Ce que ce média mesure, et ce qu'il ne dira jamais
Une ligne éditoriale limitée à la matière, à la norme et à l'usage.
La norme avant l'argument
Chaque référentiel cité l'est pour ce qu'il mesure réellement, avec la classe ou le type correspondant. Une performance annoncée sans référence d'essai reste une allégation commerciale, et se lit comme telle.

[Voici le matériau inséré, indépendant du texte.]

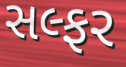
સલ્ફર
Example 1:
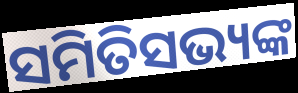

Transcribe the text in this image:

ସମିତିସଭ୍ୟଙ୍କ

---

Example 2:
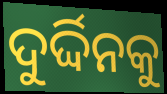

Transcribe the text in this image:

ଦୁର୍ଦ୍ଦିନକୁ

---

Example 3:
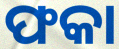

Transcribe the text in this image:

ଫକା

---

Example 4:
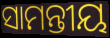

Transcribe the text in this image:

ସାମନ୍ତୀୟ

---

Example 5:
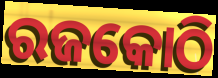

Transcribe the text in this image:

ରଜକୋଠି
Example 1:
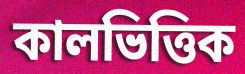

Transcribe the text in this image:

কালভিত্তিক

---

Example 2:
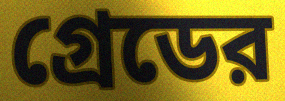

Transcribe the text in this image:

গ্রেডের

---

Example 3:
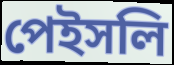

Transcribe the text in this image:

পেইসলি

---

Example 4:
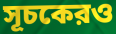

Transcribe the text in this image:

সূচকেরও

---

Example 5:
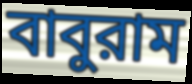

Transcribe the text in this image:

বাবুরাম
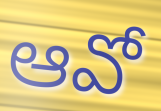
ఆవో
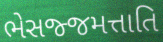
ભેસજ્જમત્તાતિ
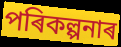
পৰিকল্পনাৰ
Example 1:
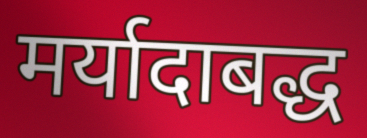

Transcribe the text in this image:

मर्यादाबद्ध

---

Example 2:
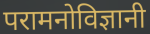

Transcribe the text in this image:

परामनोविज्ञानी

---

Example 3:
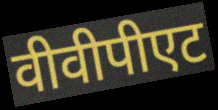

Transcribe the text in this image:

वीवीपीएट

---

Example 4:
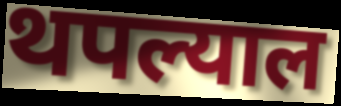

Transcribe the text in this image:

थपल्याल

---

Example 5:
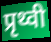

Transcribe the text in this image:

प्रृथ्वी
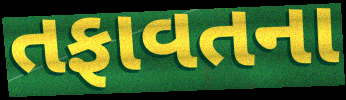
તફાવતના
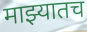
माझ्यातच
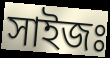
সাইজঃ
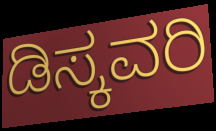
ಡಿಸ್ಕವರಿ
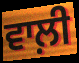
ਵਾਲ਼ੀ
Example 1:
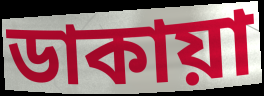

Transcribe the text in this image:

ডাকায়া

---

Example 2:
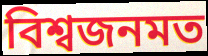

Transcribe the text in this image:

বিশ্বজনমত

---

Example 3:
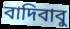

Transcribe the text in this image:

বাদিবাবু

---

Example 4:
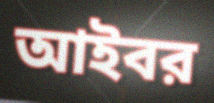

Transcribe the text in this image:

আইবর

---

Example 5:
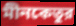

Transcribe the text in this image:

মীনকেতুর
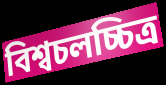
বিশ্বচলচ্চিত্র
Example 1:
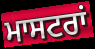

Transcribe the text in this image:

ਮਾਸਟਰਾਂ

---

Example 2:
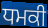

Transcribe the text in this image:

ਧਮਕੀ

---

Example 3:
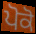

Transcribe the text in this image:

ਪੋਕੋ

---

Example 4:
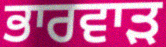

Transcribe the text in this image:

Des cotes, pas des adjectifs
Une hauteur, une distance, un niveau d'éclairement se vérifient avec un mètre et une plage de tolérance. Les réglages se donnent dans un ordre d'exécution, avec le signe observable qui indique qu'une étape a été sautée.
L'entretien comme sujet principal
La durée de vie d'un équipement se décide par ses pièces d'usure, ses conditions de stockage et la compatibilité des produits employés, bien plus que par son prix d'achat. Les protocoles sont donnés au pas et à la fréquence.
Aucune marque, aucun modèle
Ni fabricant, ni référence commerciale, ni enseigne, ni comparatif de produits nommés. Les articles décrivent des familles de matériel et des critères de lecture applicables à n'importe quel équipement du marché.
Quatre repères à garder en tête devant un rayon
Ce qui sépare un achat documenté d'un achat guidé par l'emballage.
Le marquage complet
Référence de norme, classe ou type, mention de réutilisation : ces informations figurent sur le produit ou sur l'emballage, jamais dans la promesse marketing.
La durée indiquée
Temps de friction d'une solution, temps de contact d'un produit désinfectant, durée de port d'un appareil : la variable la plus négligée est presque toujours une durée.
La compatibilité matière
L'alcool marque certains plastiques et vernis, le chlore attaque l'inox et les joints, les abrasifs rayent les écrans. Le bon produit dépend d'abord de la surface à traiter.
La pièce d'usure
Filtres, joints, mèches, roulettes et vérins se remplacent avant la panne. Identifier ces pièces à l'achat conditionne la durée de vie réelle de l'équipement.